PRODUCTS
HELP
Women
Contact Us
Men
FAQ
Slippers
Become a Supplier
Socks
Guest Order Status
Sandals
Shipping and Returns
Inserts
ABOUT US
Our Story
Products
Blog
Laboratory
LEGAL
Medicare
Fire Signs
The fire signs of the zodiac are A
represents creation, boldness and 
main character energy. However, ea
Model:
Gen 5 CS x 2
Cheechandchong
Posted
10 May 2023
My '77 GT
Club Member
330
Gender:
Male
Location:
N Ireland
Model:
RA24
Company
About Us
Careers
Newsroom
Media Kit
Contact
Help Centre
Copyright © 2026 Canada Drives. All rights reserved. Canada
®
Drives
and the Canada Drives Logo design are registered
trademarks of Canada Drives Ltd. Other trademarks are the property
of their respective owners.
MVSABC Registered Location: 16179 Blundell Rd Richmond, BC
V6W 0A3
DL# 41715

* * *

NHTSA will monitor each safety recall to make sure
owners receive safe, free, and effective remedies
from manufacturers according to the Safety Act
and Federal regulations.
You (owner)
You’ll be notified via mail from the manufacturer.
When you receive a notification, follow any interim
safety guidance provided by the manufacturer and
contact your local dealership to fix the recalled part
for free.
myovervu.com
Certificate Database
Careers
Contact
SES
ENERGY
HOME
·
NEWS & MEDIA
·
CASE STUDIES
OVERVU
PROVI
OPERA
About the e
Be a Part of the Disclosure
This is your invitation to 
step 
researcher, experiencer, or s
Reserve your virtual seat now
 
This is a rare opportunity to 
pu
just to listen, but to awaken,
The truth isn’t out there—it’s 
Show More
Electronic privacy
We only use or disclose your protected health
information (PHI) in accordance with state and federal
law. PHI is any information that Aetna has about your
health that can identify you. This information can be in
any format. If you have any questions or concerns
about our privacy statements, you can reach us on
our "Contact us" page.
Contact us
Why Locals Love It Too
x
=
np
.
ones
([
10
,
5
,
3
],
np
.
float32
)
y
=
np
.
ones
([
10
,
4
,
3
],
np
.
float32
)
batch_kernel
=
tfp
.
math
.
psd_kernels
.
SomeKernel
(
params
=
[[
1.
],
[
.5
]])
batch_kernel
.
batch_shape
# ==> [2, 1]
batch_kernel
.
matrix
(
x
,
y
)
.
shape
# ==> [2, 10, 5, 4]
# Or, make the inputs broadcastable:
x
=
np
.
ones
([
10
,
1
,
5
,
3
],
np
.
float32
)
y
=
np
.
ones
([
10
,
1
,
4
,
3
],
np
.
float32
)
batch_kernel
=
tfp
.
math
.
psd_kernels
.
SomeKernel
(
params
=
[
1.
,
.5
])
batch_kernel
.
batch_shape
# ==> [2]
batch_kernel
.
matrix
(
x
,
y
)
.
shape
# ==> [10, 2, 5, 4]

■ **Assignment**
Determine how many of the lines above include the word "This", then give that number and nothing else.

■ **Written response**
3